Make an exact copy of all the data, pictures excluded.

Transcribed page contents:
====

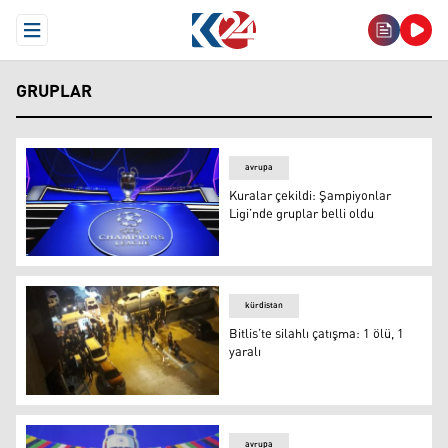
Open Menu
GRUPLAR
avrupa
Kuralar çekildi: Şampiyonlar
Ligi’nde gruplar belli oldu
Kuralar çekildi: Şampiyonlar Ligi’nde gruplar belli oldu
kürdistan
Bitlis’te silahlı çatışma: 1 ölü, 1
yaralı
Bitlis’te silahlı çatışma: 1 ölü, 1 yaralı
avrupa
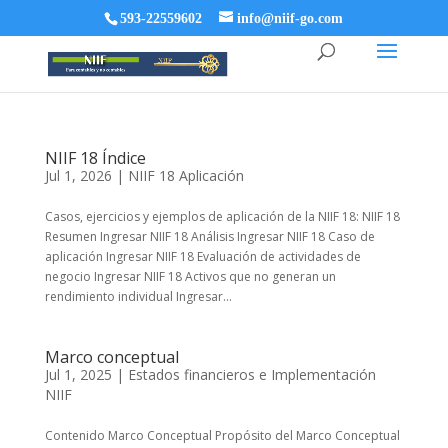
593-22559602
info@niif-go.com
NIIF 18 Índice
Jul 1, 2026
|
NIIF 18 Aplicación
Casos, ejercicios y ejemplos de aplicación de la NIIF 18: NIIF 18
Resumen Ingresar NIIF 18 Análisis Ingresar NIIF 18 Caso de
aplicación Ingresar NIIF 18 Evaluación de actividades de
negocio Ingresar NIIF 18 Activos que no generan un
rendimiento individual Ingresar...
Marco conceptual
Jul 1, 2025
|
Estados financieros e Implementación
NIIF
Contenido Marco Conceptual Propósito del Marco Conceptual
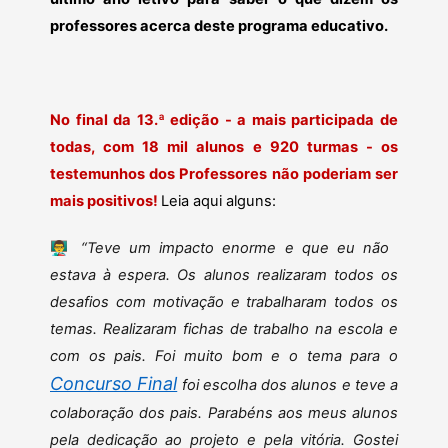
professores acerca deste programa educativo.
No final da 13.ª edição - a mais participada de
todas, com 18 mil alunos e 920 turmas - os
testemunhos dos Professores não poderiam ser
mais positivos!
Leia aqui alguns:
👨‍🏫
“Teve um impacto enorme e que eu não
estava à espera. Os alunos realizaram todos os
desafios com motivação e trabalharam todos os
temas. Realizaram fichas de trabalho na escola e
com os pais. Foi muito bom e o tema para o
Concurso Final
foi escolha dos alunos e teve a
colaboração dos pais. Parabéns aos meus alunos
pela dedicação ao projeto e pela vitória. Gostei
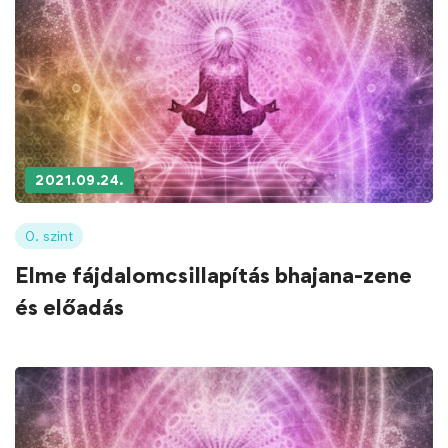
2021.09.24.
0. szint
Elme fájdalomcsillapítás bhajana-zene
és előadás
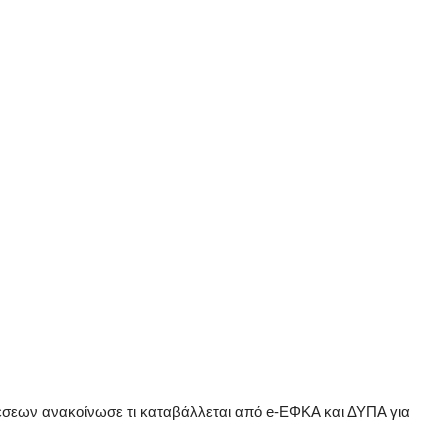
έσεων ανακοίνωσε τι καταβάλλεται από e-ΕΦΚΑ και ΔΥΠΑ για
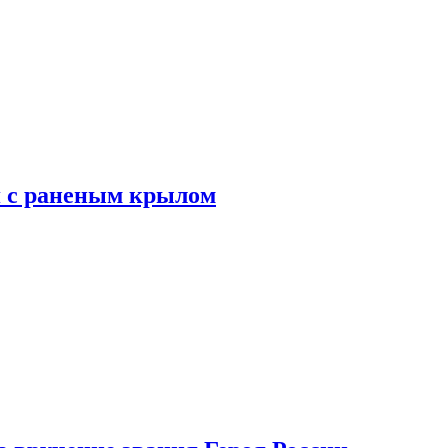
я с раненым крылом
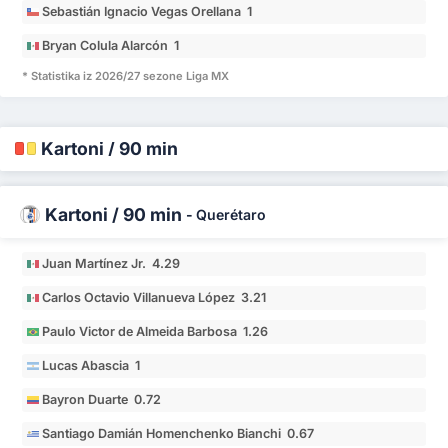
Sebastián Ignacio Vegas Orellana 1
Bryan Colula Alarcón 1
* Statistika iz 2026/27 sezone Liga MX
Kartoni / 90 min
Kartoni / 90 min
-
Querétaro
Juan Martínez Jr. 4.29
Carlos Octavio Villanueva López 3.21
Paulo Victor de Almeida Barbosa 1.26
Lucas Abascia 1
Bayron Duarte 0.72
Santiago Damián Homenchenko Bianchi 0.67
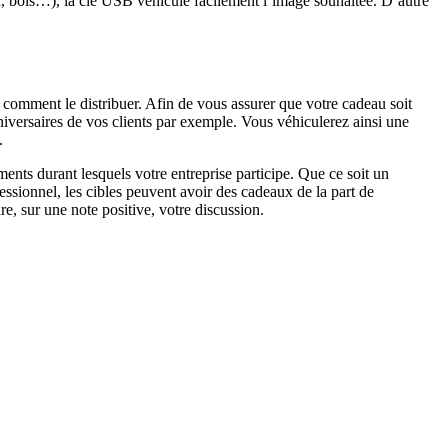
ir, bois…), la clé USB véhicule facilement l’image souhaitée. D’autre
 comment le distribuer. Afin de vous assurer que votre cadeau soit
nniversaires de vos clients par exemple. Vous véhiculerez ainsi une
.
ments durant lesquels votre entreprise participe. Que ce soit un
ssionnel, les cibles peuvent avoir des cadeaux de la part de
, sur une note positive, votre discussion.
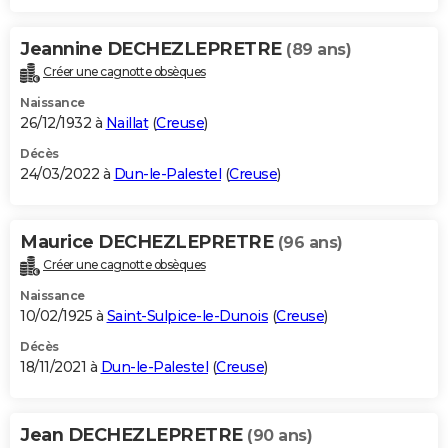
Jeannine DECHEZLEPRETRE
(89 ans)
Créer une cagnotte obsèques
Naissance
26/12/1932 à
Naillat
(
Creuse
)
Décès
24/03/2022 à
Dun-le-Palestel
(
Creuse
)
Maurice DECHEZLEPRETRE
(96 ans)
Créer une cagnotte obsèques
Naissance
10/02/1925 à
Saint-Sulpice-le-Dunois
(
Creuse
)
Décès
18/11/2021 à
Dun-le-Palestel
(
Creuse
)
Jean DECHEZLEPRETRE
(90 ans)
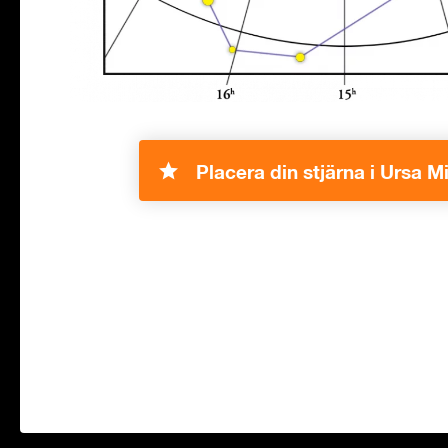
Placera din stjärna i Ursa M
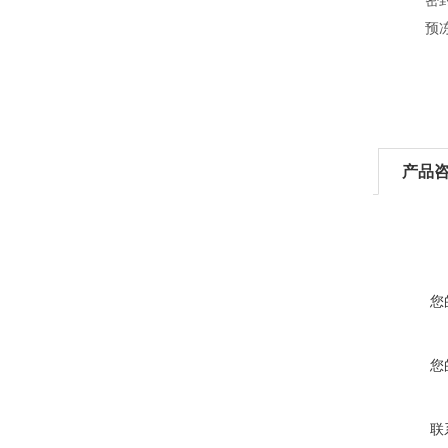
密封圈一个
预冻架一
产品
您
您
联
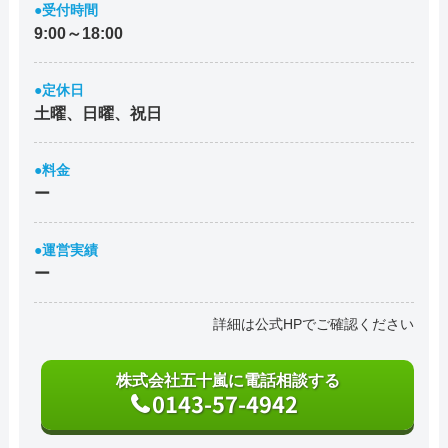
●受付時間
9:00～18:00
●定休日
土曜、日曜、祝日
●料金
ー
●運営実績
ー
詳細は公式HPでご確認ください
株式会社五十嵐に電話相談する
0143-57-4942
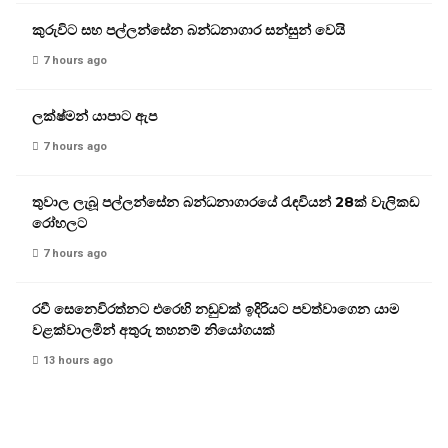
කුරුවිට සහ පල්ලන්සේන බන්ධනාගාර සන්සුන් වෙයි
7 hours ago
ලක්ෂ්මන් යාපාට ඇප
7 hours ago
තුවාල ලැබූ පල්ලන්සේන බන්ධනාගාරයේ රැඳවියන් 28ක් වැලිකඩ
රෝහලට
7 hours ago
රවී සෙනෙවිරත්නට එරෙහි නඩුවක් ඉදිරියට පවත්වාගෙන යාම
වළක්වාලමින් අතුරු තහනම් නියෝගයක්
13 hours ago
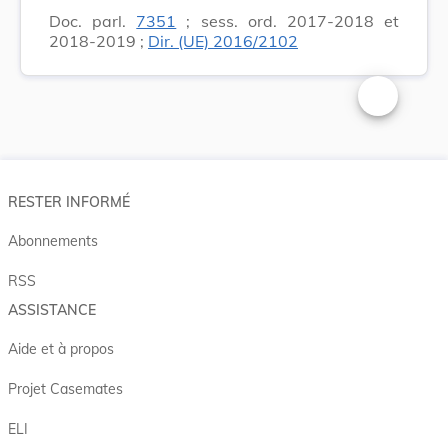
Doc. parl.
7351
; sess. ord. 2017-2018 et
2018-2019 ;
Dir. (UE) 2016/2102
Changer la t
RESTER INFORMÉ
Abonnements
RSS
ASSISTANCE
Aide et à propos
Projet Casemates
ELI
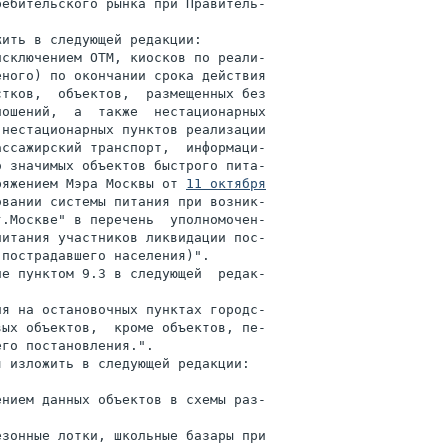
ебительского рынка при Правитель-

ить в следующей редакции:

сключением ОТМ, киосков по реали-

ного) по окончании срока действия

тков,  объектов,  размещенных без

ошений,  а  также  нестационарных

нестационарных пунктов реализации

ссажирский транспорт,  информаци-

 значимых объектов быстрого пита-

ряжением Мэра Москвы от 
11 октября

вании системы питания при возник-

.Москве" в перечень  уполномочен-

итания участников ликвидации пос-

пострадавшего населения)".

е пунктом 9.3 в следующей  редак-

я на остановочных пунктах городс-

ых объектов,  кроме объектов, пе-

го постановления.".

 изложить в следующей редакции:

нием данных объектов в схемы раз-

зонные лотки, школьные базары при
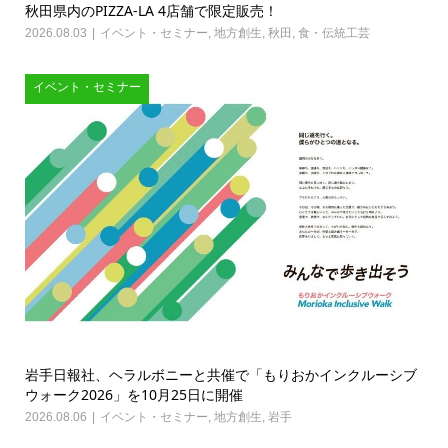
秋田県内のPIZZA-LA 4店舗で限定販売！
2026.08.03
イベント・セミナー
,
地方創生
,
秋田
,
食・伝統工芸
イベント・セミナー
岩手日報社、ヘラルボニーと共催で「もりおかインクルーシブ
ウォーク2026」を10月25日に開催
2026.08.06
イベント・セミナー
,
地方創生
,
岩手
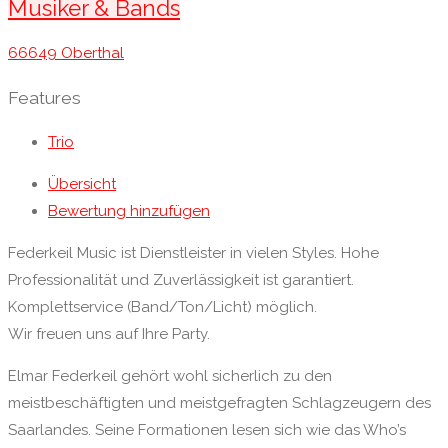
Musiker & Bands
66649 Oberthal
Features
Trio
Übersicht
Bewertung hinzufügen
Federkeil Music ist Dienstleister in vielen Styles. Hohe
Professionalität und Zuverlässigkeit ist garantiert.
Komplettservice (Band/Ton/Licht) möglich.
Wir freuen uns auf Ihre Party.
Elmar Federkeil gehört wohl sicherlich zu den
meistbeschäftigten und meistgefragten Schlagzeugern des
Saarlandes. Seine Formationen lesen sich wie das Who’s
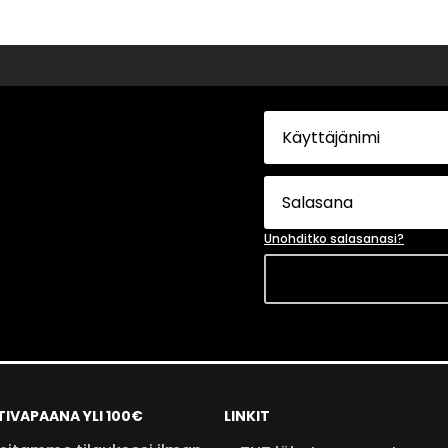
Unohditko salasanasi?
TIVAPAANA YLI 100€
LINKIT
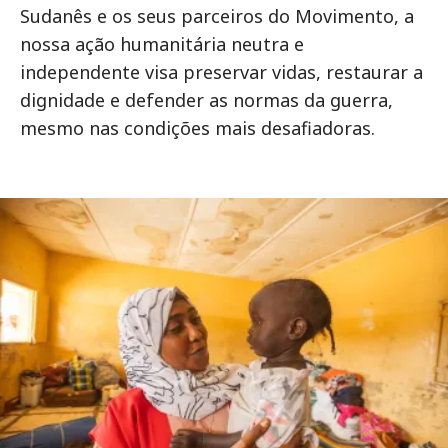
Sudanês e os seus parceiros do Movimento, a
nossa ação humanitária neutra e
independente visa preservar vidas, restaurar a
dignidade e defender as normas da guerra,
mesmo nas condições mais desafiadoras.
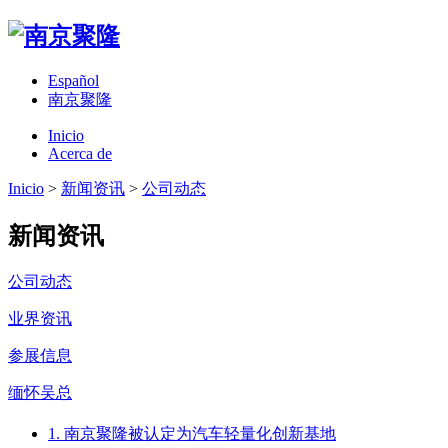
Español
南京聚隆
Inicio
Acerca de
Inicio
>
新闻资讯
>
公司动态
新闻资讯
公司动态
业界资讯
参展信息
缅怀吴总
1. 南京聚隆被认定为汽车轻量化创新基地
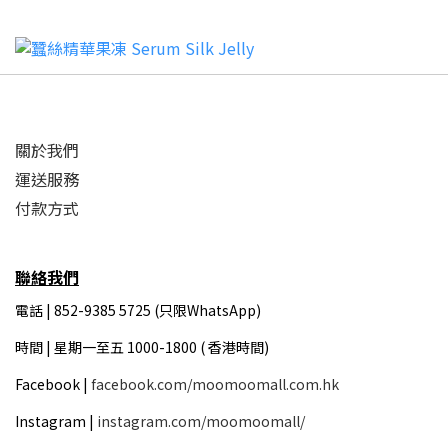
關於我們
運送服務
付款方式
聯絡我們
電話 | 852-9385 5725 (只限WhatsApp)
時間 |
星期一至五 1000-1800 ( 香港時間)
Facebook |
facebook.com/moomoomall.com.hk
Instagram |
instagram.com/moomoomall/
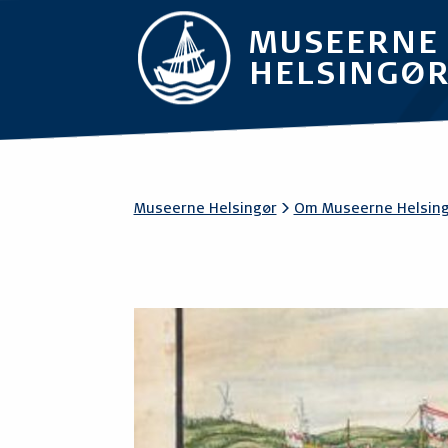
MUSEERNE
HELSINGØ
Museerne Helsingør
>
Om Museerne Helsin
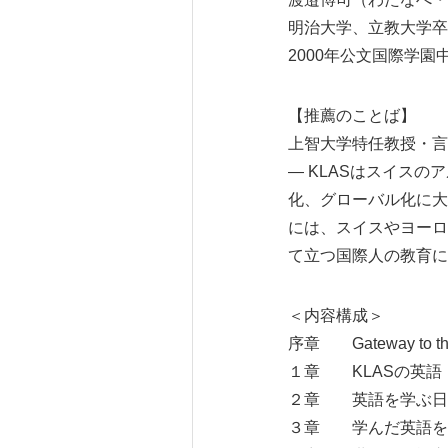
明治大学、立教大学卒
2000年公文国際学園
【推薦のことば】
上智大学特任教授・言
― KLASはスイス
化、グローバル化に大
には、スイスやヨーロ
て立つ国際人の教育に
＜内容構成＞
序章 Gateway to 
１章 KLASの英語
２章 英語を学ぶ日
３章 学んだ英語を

====

### Exercise response
Open Menu
GRUPLAR
avrupa
Kuralar çekildi: Şampiyonlar
Ligi’nde gruplar belli oldu
Kuralar çekildi: Şampiyonlar Ligi’nde gruplar belli oldu
kürdistan
Bitlis’te silahlı çatışma: 1 ölü, 1
yaralı
Bitlis’te silahlı çatışma: 1 ölü, 1 yaralı
avrupa
593-22559602
info@niif-go.com
NIIF 18 Índice
Jul 1, 2026
|
NIIF 18 Aplicación
Casos, ejercicios y ejemplos de aplicación de la NIIF 18: NIIF 18
Resumen Ingresar NIIF 18 Análisis Ingresar NIIF 18 Caso de
aplicación Ingresar NIIF 18 Evaluación de actividades de
negocio Ingresar NIIF 18 Activos que no generan un
rendimiento individual Ingresar...
Marco conceptual
Jul 1, 2025
|
Estados financieros e Implementación
NIIF
Contenido Marco Conceptual Propósito del Marco Conceptual
professores acerca deste programa educativo.
No final da 13.ª edição - a mais participada de
todas, com 18 mil alunos e 920 turmas - os
testemunhos dos Professores não poderiam ser
mais positivos!
Leia aqui alguns:
👨‍🏫
“Teve um impacto enorme e que eu não
estava à espera. Os alunos realizaram todos os
desafios com motivação e trabalharam todos os
temas. Realizaram fichas de trabalho na escola e
com os pais. Foi muito bom e o tema para o
Concurso Final
foi escolha dos alunos e teve a
colaboração dos pais. Parabéns aos meus alunos
pela dedicação ao projeto e pela vitória. Gostei
2021.09.24.
0. szint
Elme fájdalomcsillapítás bhajana-zene
és előadás
έσεων ανακοίνωσε τι καταβάλλεται από e-ΕΦΚΑ και ΔΥΠΑ για
я с раненым крылом
Sebastián Ignacio Vegas Orellana 1
Bryan Colula Alarcón 1
* Statistika iz 2026/27 sezone Liga MX
Kartoni / 90 min
Kartoni / 90 min
-
Querétaro
Juan Martínez Jr. 4.29
Carlos Octavio Villanueva López 3.21
Paulo Victor de Almeida Barbosa 1.26
Lucas Abascia 1
Bayron Duarte 0.72
Santiago Damián Homenchenko Bianchi 0.67
ir, bois…), la clé USB véhicule facilement l’image souhaitée. D’autre
 comment le distribuer. Afin de vous assurer que votre cadeau soit
nniversaires de vos clients par exemple. Vous véhiculerez ainsi une
.
ments durant lesquels votre entreprise participe. Que ce soit un
ssionnel, les cibles peuvent avoir des cadeaux de la part de
, sur une note positive, votre discussion.
Jeannine DECHEZLEPRETRE
(89 ans)
Créer une cagnotte obsèques
Naissance
26/12/1932 à
Naillat
(
Creuse
)
Décès
24/03/2022 à
Dun-le-Palestel
(
Creuse
)
Maurice DECHEZLEPRETRE
(96 ans)
Créer une cagnotte obsèques
Naissance
10/02/1925 à
Saint-Sulpice-le-Dunois
(
Creuse
)
Décès
18/11/2021 à
Dun-le-Palestel
(
Creuse
)
Jean DECHEZLEPRETRE
(90 ans)
Placera din stjärna i Ursa M
密封圈一个
预冻架一
产品
您
您
联
●受付時間
9:00～18:00
●定休日
土曜、日曜、祝日
●料金
ー
●運営実績
ー
詳細は公式HPでご確認ください
株式会社五十嵐に電話相談する
0143-57-4942
කුරුවිට සහ පල්ලන්සේන බන්ධනාගාර සන්සුන් වෙයි
7 hours ago
ලක්ෂ්මන් යාපාට ඇප
7 hours ago
තුවාල ලැබූ පල්ලන්සේන බන්ධනාගාරයේ රැඳවියන් 28ක් වැලිකඩ
රෝහලට
7 hours ago
රවී සෙනෙවිරත්නට එරෙහි නඩුවක් ඉදිරියට පවත්වාගෙන යාම
වළක්වාලමින් අතුරු තහනම් නියෝගයක්
13 hours ago
Doc. parl.
7351
; sess. ord. 2017-2018 et
2018-2019 ;
Dir. (UE) 2016/2102
Changer la t
RESTER INFORMÉ
Abonnements
RSS
ASSISTANCE
Aide et à propos
Projet Casemates
ELI
ебительского рынка при Правитель-

ить в следующей редакции:

сключением ОТМ, киосков по реали-

ного) по окончании срока действия

тков,  объектов,  размещенных без

ошений,  а  также  нестационарных

нестационарных пунктов реализации

ссажирский транспорт,  информаци-

 значимых объектов быстрого пита-

ряжением Мэра Москвы от 
11 октября

вании системы питания при возник-

.Москве" в перечень  уполномочен-

итания участников ликвидации пос-

пострадавшего населения)".

е пунктом 9.3 в следующей  редак-

я на остановочных пунктах городс-

ых объектов,  кроме объектов, пе-

го постановления.".

 изложить в следующей редакции:

нием данных объектов в схемы раз-

зонные лотки, школьные базары при
秋田県内のPIZZA-LA 4店舗で限定販売！
2026.08.03
イベント・セミナー
,
地方創生
,
秋田
,
食・伝統工芸
イベント・セミナー
岩手日報社、ヘラルボニーと共催で「もりおかインクルーシブ
ウォーク2026」を10月25日に開催
2026.08.06
イベント・セミナー
,
地方創生
,
岩手
Musiker & Bands
66649 Oberthal
Features
Trio
Übersicht
Bewertung hinzufügen
Federkeil Music ist Dienstleister in vielen Styles. Hohe
Professionalität und Zuverlässigkeit ist garantiert.
Komplettservice (Band/Ton/Licht) möglich.
Wir freuen uns auf Ihre Party.
Elmar Federkeil gehört wohl sicherlich zu den
meistbeschäftigten und meistgefragten Schlagzeugern des
Saarlandes. Seine Formationen lesen sich wie das Who’s
Unohditko salasanasi?
TIVAPAANA YLI 100€
LINKIT
Sudanês e os seus parceiros do Movimento, a
nossa ação humanitária neutra e
independente visa preservar vidas, restaurar a
dignidade e defender as normas da guerra,
mesmo nas condições mais desafiadoras.
Español
南京聚隆
Inicio
Acerca de
Inicio
>
新闻资讯
>
公司动态
新闻资讯
公司动态
业界资讯
参展信息
缅怀吴总
1. 南京聚隆被认定为汽车轻量化创新基地
關於我們
運送服務
付款方式
聯絡我們
電話 | 852-9385 5725 (只限WhatsApp)
時間 |
星期一至五 1000-1800 ( 香港時間)
Facebook |
facebook.com/moomoomall.com.hk
Instagram |
instagram.com/moomoomall/
MUSEERNE
HELSINGØ
Museerne Helsingør
>
Om Museerne Helsin
明治大学、立教大学卒
2000年公文国際学園
【推薦のことば】
上智大学特任教授・言
― KLASはスイス
化、グローバル化に大
には、スイスやヨーロ
て立つ国際人の教育に
＜内容構成＞
序章 Gateway to 
１章 KLASの英語
２章 英語を学ぶ日
３章 学んだ英語を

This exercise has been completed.